Due to the observed benefits of FAIMS in combination with TMT, we also evaluated the performance of LiP-MS with DIA, both with and without FAIMS. We found no significant increase in peptide identifications with the addition of FAIMS, regardless of the compensation voltage applied (supplemental Fig. S3C). While FAIMS has demonstrated advantages in conjunction with DIA for short gradients (27), our findings align with previous studies showing that FAIMS-DIA offers limited benefits for longer gradients, as observed here for LiP-MS samples (28).

Our results confirmed that TMT isobaric labeling significantly increases the number of peptides quantified in a LiP-MS experiment compared to DIA-MS. Quantification precision is also markedly improved, as evidenced by much lower CV values (reduced from approximately 10% to 3%) when using TMT. A slight benefit in identification numbers was observed with the use of FAIMS in TMT-based experiments.

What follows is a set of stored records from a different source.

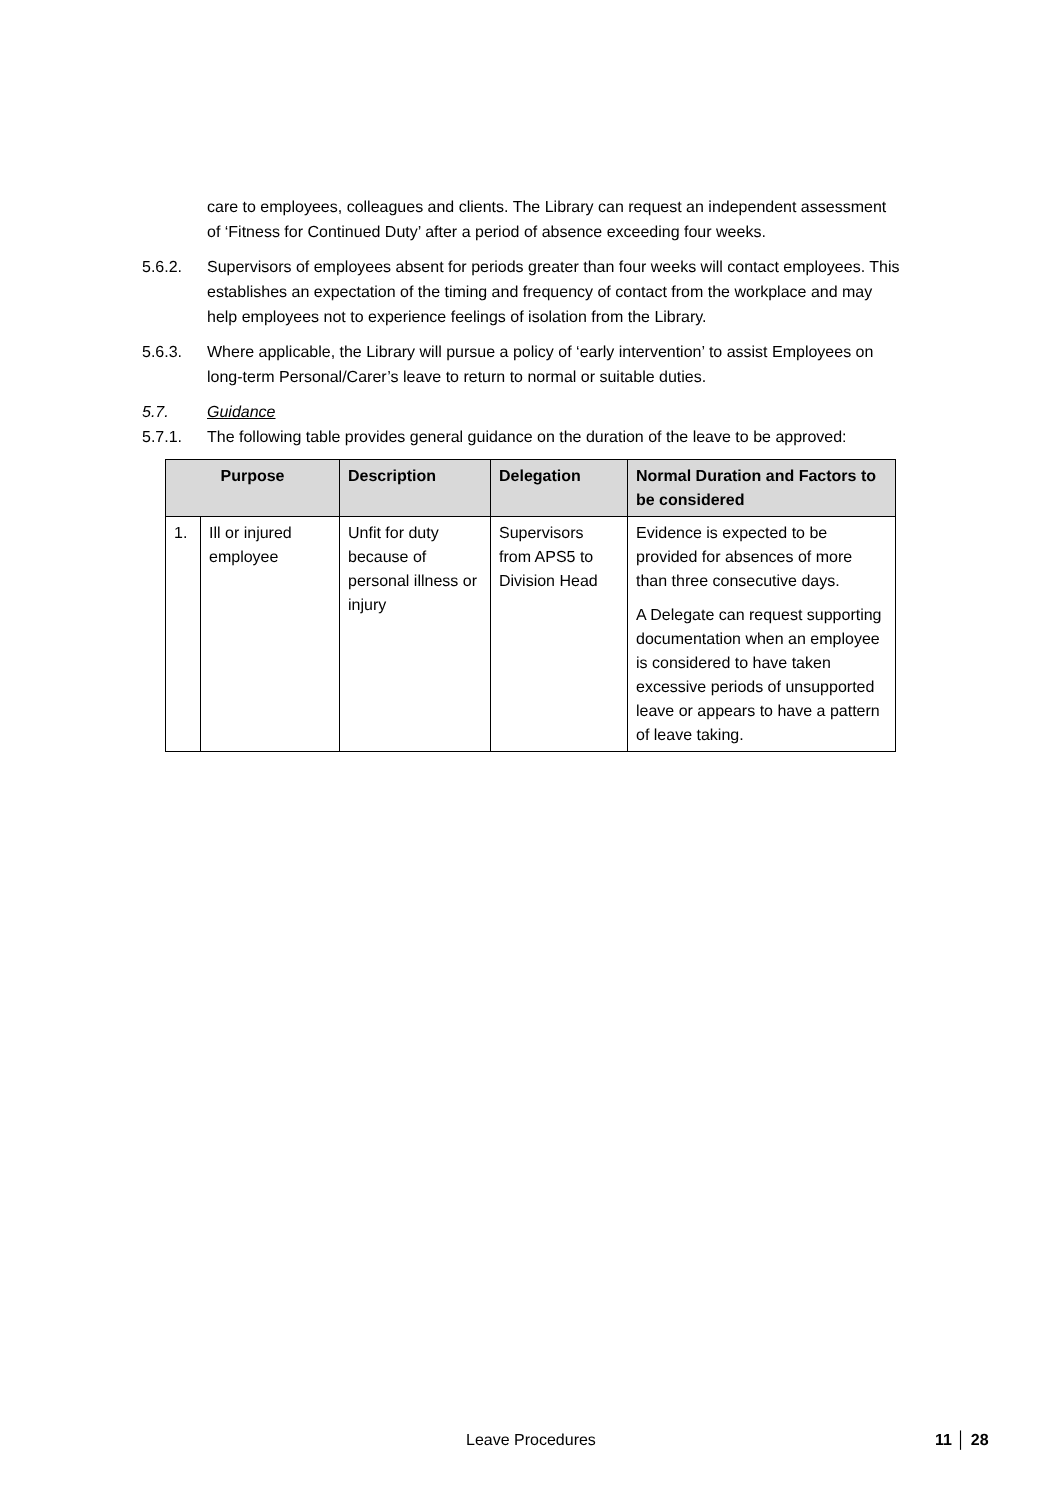care to employees, colleagues and clients. The Library can request an independent assessment of ‘Fitness for Continued Duty’ after a period of absence exceeding four weeks.
5.6.2. Supervisors of employees absent for periods greater than four weeks will contact employees. This establishes an expectation of the timing and frequency of contact from the workplace and may help employees not to experience feelings of isolation from the Library.
5.6.3. Where applicable, the Library will pursue a policy of ‘early intervention’ to assist Employees on long-term Personal/Carer’s leave to return to normal or suitable duties.
5.7. Guidance
5.7.1. The following table provides general guidance on the duration of the leave to be approved:
| Purpose | | Description | Delegation | Normal Duration and Factors to be considered |
| --- | --- | --- | --- | --- |
| 1. | Ill or injured employee | Unfit for duty because of personal illness or injury | Supervisors from APS5 to Division Head | Evidence is expected to be provided for absences of more than three consecutive days. A Delegate can request supporting documentation when an employee is considered to have taken excessive periods of unsupported leave or appears to have a pattern of leave taking. |
Leave Procedures 11 │ 28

Comparison of LiP-MS Quantification by TMT and DIA Workflows with Fixed Instrument Time

We next examined whether the increased quantification precision obtained with TMT translates into improved identification of protein kinases binding staurosporine in our LiP-MS drug-target deconvolution benchmark experiment. We compared the performance of the LiP-MS predictor when using TMT-MS versus DIA-MS for mass spectrometry data acquisition, focusing on fitting sigmoidal trends with peptide intensity profiles. For this comparison, we selected the TMT-MS option without FAIMS and the DIA-MS workflow using a direct library with FragPipe analysis, as these configurations yielded the lowest CV values in their respective groups.

When ranking the drug-response sigmoidal curves by their correlation coefficients, we found that the AUC-ROC curve for TMT (0.80) was lower than that for DIA (0.87) (Fig. 4C), despite the higher precision of peptide quantification with TMT (supplemental Fig. S3B). Further investigation revealed that LiP-MS coupled with DIA-MS more effectively discriminates true positive staurosporine targets among top-ranking candidate proteins than TMT-MS (Fig. 4D). Additionally, we analyzed the distribution densities of correlation coefficients (r) for LiP peptides mapping to kinase and non-kinase peptides, comparing TMT and DIA-MS quantification. While LiP-kinase peptides consistently exhibited higher r-coefficients than non-kinase peptides in both scenarios, these values were notably higher and the peaks sharper in TMT analysis, indicating greater precision. However, this precision advantage was offset by the fact that non-kinase peptides also displayed higher r-values, reducing the effectiveness of TMT in improving kinase identification as reflected in the ROC curve (Fig. 4E). When quantifying LiP-MS data with TMT, the use of FAIMS or FAIMS-TurboTMT resulted in a smaller AUC of the ROC curve, indicating a decrease in predictive performance of drug targets (supplemental Fig. S3D). Similar results were obtained when analyzing TMT data with freeware software solutions offered by FragPipe instead of Proteome Discoverer (supplemental Fig. S4A and supplemental Tables S12 and S13).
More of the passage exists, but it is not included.